I really read this series as a prequel to the one I was extremely excited about, The Crew -- a 2003 series written by Christopher Priest starring one of my all-time favorite comics characters, James Rhodes. I'm so glad I read Truth, though. The World War 2 era is one where my knowledge of African-American history really fails, particularly in light of how much I do know about the experiences of a completely different American minority in that era (during WW2, my grandparents were in the Japanese-American internment camps), but every new story about life in the 1940s for any other race is a revelation to me, and one I'm grateful to have learned about, no matter how hard the story might have been to hear.

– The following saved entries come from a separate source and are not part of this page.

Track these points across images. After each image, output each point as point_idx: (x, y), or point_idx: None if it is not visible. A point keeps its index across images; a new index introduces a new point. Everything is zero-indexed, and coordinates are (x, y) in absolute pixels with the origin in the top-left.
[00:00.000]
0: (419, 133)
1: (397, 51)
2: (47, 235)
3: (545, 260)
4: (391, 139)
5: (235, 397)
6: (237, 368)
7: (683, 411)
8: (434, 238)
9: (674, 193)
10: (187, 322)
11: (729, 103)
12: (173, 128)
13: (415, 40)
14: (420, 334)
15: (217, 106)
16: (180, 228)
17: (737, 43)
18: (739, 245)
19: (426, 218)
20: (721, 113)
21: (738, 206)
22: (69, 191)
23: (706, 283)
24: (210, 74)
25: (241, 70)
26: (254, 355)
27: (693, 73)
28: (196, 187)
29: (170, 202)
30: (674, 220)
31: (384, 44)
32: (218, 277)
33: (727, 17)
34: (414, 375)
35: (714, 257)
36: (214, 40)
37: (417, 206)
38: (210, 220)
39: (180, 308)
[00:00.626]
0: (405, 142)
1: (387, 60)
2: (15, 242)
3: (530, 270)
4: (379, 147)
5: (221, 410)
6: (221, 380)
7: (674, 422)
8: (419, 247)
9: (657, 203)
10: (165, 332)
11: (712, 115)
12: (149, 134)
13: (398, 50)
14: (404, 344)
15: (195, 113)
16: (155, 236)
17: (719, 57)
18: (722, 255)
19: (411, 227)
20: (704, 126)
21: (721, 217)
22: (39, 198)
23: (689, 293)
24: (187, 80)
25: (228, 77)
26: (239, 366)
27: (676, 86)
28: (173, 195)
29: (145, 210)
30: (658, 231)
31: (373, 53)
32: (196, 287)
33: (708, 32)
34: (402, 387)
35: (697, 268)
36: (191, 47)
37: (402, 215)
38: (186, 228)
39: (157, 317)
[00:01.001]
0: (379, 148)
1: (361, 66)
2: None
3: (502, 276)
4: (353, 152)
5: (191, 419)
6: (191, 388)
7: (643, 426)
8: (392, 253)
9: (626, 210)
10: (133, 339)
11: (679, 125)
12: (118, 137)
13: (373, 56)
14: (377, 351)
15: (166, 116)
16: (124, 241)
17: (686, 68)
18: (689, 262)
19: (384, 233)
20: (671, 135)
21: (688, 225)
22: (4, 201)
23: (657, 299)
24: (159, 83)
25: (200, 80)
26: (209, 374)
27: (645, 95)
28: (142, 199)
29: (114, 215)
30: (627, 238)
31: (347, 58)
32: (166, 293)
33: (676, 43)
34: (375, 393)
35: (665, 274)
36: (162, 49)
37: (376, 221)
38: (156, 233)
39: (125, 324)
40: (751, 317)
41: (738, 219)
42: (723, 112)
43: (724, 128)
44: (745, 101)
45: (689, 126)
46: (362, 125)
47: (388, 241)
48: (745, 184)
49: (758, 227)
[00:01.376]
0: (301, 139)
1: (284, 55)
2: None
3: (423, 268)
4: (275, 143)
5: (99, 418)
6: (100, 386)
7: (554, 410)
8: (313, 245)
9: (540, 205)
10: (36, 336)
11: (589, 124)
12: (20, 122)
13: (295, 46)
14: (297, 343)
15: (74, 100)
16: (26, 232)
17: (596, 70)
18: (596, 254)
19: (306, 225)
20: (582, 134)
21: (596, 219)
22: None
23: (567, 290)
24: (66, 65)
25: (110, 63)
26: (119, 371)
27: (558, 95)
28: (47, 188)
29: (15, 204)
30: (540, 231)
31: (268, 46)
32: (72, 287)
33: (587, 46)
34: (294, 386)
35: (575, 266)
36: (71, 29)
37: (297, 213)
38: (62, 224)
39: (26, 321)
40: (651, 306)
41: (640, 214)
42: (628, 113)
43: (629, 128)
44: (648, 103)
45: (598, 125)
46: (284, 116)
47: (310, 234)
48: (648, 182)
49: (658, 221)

This has been, by far, the best thing I've read this year. Maybe the best thing I've read in more than a year. I highly recommend it.
Tags: comics, historical, people of color, reading
It took me a while to start watching Buffy. I don't know why, but I was never particularly interested, even though I really loved Firefly and more Joss Whedon didn't sound like a bad idea. Eventually, though, Grant decided he was curious enough to give it a shot, and we started watching.

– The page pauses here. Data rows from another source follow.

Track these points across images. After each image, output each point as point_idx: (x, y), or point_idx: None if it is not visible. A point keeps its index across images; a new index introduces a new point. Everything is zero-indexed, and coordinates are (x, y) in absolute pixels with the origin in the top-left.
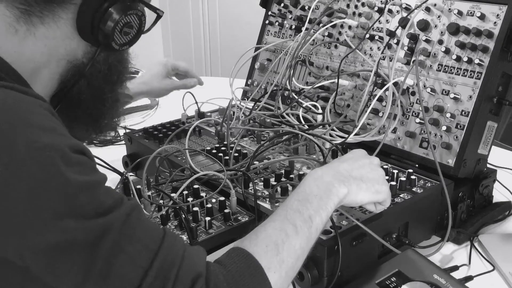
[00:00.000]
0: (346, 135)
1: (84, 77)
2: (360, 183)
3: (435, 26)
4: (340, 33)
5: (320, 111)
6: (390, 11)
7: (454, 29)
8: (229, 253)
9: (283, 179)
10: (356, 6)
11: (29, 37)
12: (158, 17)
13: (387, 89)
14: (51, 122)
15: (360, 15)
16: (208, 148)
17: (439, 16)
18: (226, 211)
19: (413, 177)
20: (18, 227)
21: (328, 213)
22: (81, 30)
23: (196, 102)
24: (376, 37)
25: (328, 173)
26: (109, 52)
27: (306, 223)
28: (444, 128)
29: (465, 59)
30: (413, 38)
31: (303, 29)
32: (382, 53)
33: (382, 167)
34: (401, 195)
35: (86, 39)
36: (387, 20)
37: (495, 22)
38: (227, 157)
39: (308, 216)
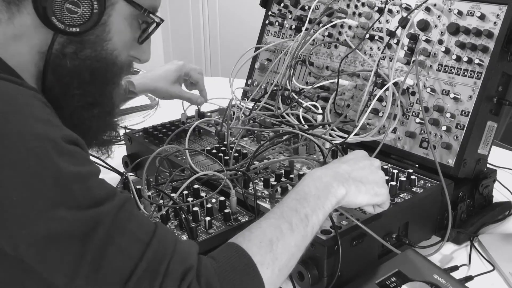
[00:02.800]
0: (346, 135)
1: (52, 71)
2: (359, 185)
3: (435, 26)
4: (340, 33)
5: (320, 111)
6: (390, 11)
7: (454, 29)
8: (222, 248)
9: (283, 179)
10: (356, 6)
11: (10, 26)
12: (157, 25)
13: (387, 89)
14: (45, 113)
15: (360, 15)
16: (208, 148)
17: (439, 16)
18: (226, 211)
19: (413, 177)
20: (11, 217)
21: (325, 213)
22: (37, 13)
23: None
24: (376, 37)
25: (327, 173)
26: (72, 41)
27: (302, 221)
28: (444, 128)
29: (465, 59)
30: (413, 38)
31: (303, 29)
32: (382, 53)
33: (382, 167)
34: (401, 195)
35: (45, 24)
36: (387, 20)
37: (495, 22)
38: (227, 157)
39: (305, 215)
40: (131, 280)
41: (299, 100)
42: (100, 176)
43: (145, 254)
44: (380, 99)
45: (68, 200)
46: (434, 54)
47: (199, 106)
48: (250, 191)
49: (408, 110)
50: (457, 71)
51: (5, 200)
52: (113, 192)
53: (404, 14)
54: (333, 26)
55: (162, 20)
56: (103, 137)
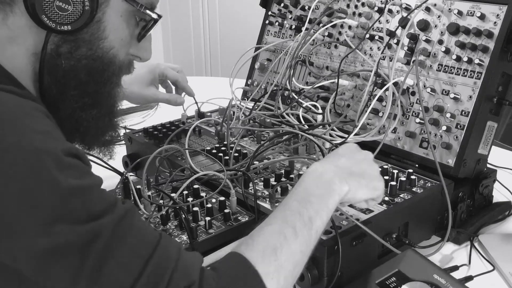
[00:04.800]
0: (346, 135)
1: (48, 72)
2: (360, 180)
3: (435, 26)
4: (340, 33)
5: (320, 111)
6: (390, 11)
7: (454, 29)
8: (225, 258)
9: (283, 179)
10: (356, 6)
11: (4, 28)
12: (155, 21)
13: (387, 89)
14: (45, 125)
15: (360, 15)
16: (208, 148)
17: (439, 16)
18: (226, 211)
19: (413, 177)
20: (10, 231)
21: (329, 212)
22: (28, 12)
23: (196, 102)
24: (376, 37)
25: (329, 169)
26: (66, 40)
27: (306, 225)
28: (444, 128)
29: (465, 59)
30: (413, 38)
31: (303, 29)
32: (382, 53)
33: (382, 167)
34: (401, 195)
35: (36, 23)
36: (387, 20)
37: (495, 22)
38: (227, 157)
39: (308, 218)
40: None
41: (299, 100)
42: (101, 175)
43: (145, 269)
44: (380, 99)
45: (67, 214)
46: (434, 54)
47: (199, 107)
48: (250, 191)
49: (408, 110)
50: (457, 71)
51: (3, 213)
52: (114, 204)
53: (404, 14)
54: (333, 26)
55: (159, 16)
56: (104, 137)
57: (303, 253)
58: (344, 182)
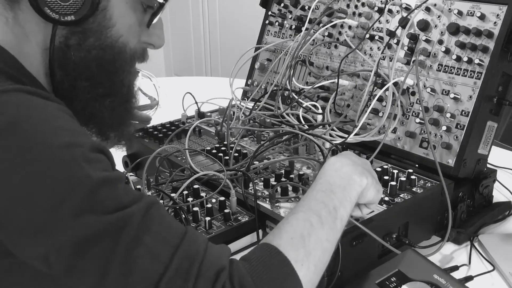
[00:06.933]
0: (346, 135)
1: (59, 66)
2: (372, 178)
3: (435, 26)
4: (340, 33)
5: (320, 111)
6: (390, 11)
7: (454, 29)
8: (253, 249)
9: (283, 179)
10: (356, 6)
11: (16, 25)
12: (161, 5)
13: (387, 89)
14: (71, 124)
15: (360, 15)
16: (208, 148)
17: (439, 16)
18: (226, 211)
19: (413, 177)
20: (41, 229)
21: (352, 203)
22: (32, 7)
23: (196, 102)
24: (376, 37)
25: (347, 163)
26: (74, 32)
27: (331, 214)
28: (444, 128)
29: (465, 59)
30: (413, 38)
31: (303, 29)
32: (382, 53)
33: (382, 167)
34: (401, 195)
35: (42, 16)
36: (387, 20)
37: (495, 22)
38: (227, 157)
39: (333, 207)
40: (162, 283)
41: (299, 100)
42: None
43: (175, 256)
44: (380, 99)
45: (96, 205)
46: (434, 54)
47: (199, 107)
48: (250, 191)
49: (408, 110)
50: (457, 71)
51: (35, 209)
52: (140, 195)
53: (404, 14)
54: (333, 26)
55: (165, 0)
56: (122, 128)
57: (329, 241)
58: (362, 176)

I knew a bunch of things going into it -- such as the fact that fandom loves Spike. Why? I had no idea. And it took a season or two to really catch on, but when James Marsters got the accent down and interesting things started happening to Spike, I definitely understood what fandom kept going on about.
So Spike, it turns out, is one of my favorite redeemed bad guys ever. He'd probably hate the term, which is one of the reasons why he's one of my favorite redeemed bad guys ever. Add a favorite character and get one of my favorite writers to write him (that'd be Peter David), and I make happy squeeful noises and pounce on the graphic novel. I hear there are other Spike graphic novels, though I fear Peter David probably isn't involved.
This particular graphic novel is made up of three stories. The first one is the only one by Peter David, and it brings Spike together with Cecily/Halfrak, a character who may or may not have been meant to be the same person on the show, but who was played by the same actress. It's definitely got the Peter David sense of humor running throughout, and it makes me wonder how Spike would get along with PAD's Supergirl.
The second and third stories are by another author, and they mostly dig into Spike's Big Bad Past. They're definitely good, and they definitely feel like Spike, but they don't have nearly the same sense of humor as PAD's story, and I'm not as impressed by them. Still, more Spike is always good, and I'll certainly take what I've got. :) I may have to look up more of these graphic novels.